There's a faster DCT algorithm, sometimes called LLM for its authors: Loeffler, Ligtenberg, and Moschytz.

It's described in their 1989 paper "Practical Fast 1-D DCT Algorithms with 11 Multiplications" (see the "Further reading" section below) but here's the relevant part:

8-point DCT algorithm with 100 multiplications

There's an important mistake above: \(\sqrt2c1\) should read \(\sqrt2c6\) or you will not be computing a DCT.

Here's how to interpret the block diagram:

symbols used to display and algorithm structure

(nit: they write \(O_1\) twice, obviously the first instance should read \(O_0\))

They count rotations as "3 mult + 3 add" because they're using an optimization that works for fixed angles. You can read more about it in my rotation notes.

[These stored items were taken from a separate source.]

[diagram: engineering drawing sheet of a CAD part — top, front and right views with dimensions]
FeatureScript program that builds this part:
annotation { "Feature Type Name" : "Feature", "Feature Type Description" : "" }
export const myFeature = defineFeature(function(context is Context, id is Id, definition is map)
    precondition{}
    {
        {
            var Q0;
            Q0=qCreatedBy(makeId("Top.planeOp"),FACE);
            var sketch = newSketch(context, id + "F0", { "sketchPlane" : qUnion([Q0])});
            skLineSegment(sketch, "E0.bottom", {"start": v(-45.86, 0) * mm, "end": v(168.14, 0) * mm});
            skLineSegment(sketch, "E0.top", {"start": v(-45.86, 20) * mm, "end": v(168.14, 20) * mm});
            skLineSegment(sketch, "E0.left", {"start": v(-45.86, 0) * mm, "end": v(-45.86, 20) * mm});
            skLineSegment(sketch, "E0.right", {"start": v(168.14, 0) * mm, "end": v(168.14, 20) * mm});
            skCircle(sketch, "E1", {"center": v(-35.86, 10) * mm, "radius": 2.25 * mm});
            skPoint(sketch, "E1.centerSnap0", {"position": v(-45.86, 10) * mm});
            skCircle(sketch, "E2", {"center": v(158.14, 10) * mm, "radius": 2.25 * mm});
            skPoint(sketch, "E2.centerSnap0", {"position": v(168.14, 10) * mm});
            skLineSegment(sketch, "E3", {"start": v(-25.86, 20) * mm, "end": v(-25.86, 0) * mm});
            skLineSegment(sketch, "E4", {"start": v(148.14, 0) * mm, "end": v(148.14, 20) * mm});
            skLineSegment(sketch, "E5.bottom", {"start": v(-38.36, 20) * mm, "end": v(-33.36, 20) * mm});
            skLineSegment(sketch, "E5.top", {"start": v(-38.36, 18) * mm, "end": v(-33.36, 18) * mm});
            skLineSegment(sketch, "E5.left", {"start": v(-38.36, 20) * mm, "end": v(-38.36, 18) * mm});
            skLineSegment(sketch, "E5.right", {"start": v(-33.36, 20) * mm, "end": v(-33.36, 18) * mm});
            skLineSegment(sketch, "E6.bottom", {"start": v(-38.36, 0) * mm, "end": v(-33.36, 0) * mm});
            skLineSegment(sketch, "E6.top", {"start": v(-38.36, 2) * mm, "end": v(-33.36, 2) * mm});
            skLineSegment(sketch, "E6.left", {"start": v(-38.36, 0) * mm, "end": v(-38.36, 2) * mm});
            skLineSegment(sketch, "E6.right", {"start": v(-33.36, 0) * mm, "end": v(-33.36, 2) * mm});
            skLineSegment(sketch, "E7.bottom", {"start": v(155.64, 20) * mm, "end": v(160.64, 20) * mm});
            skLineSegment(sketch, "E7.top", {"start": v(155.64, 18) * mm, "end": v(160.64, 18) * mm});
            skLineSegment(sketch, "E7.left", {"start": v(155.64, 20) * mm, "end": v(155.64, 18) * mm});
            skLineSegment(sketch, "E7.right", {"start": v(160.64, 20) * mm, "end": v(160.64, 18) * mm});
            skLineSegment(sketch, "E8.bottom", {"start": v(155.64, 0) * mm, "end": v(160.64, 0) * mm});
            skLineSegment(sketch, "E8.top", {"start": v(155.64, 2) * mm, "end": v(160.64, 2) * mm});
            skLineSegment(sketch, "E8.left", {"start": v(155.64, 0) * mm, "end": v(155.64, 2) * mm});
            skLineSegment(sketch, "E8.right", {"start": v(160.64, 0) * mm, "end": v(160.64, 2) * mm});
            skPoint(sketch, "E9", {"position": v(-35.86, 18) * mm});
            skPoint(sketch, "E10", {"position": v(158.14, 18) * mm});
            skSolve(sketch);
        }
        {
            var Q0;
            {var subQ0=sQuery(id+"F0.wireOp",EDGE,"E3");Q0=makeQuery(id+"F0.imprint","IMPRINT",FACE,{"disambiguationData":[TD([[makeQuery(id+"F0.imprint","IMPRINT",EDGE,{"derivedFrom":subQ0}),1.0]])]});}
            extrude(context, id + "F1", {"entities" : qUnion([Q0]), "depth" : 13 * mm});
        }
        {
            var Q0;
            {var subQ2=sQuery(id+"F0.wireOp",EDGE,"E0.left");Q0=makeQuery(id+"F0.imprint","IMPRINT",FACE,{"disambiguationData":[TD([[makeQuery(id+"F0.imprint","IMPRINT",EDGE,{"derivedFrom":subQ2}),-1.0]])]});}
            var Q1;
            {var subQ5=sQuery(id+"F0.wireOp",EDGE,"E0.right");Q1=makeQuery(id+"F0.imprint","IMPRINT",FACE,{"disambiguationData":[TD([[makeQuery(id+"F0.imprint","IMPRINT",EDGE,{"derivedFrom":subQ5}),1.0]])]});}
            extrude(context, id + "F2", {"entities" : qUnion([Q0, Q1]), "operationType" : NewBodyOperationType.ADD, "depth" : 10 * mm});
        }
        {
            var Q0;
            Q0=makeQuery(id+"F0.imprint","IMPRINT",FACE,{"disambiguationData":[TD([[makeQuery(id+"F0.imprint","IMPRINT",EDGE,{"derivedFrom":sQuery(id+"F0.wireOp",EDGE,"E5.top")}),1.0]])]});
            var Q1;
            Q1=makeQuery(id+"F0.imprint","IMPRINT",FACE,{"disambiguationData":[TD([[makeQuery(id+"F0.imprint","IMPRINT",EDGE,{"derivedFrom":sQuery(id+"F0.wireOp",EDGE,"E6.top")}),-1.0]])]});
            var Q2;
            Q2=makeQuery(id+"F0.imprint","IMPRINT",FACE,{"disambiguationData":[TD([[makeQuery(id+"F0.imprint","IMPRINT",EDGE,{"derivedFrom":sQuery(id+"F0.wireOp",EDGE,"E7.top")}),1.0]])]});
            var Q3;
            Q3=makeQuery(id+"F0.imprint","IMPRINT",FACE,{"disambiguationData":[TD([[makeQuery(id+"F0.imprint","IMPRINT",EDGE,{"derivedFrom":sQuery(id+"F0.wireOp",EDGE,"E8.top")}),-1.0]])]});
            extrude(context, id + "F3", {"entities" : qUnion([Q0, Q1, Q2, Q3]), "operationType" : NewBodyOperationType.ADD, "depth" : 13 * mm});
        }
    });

Here's my implementation of the LLM DCT: llm_dct.cc

In the LLM paper, the authors choose to scale the DCT by \(\sqrt{2}\) instead of \(\sqrt{2/N}\), so the result of their DCT isn't normalized. This is okay if you do the scaling as part of a later quantization step, or if you build an IDCT that expects the different scaling. In my implementation, I've added the eight divides by \(\sqrt{N}\) to get normalized output that I can compare to the naïve implementation.

My implementation, compiled without -ffast-math:

     19 vaddsd  ; plus 10 subs makes 29, as claimed.
      8 vdivsd  ; this is due to scaling I added.
     18 vmovsd
     11 vmulsd  ; as claimed.
     10 vsubsd

My code looks like Single Static Assignment form whereas other implementations (like llm_mit.cc) tend to define nine variables and juggle the computation between them.

In my opinion, the juggling makes the signal path harder to follow. In my testing, both implementations result in the same number of assembler instructions emitted.

The AAN DCT

Another fast DCT algorithm is AAN, named for its authors: Arai, Agui and Nakajima. Their paper, "A fast DCT-SQ scheme for images" gets cited often but I can't find it online and I think it might be written in Japanese. Their algorithm uses five multiplies (plus eight post-multiplies for scaling, which they argue don't count because they can be moved into the quantization matrix).

Here's a diagram of the AAN DCT taken from page 52 of the JPEG: Still Image Data Compression Standard text book my William B. Pennebaker and Joan L. Mitchell:

This is my implementation: aan.cc

Compiled with -ffast-math:

     15 vaddsd ; plus 14 subs makes 29.
     18 vmovsd
     13 vmulsd ; 5 from AAN, plus 8 from scaling I added.
     14 vsubsd

The book gives numeric constants, which are are easy to replace with symbolic ones when you know what to look for: cosines and square roots.

The post-scaling factors can be determined numerically by dividing DCT output by AAN output, or algebraically by following the code.

Further reading

There are many papers about implementing fast DCTs. Many of them are written by awesome electrical engineers who draw block diagrams and measure the depth of the signal path and then go implement it all in silicon.

Practical Fast 1-D DCT Algorithms with 11 Multiplications is the LLM paper: it reviews several previous algorithms and gives a newer and more compact one. It was published in 1989.

A Fast Computational Algorithm for the Discrete Cosine Transform is from 1977, and has an awesome block diagram of 4-point through 32-point DCTs on the last page.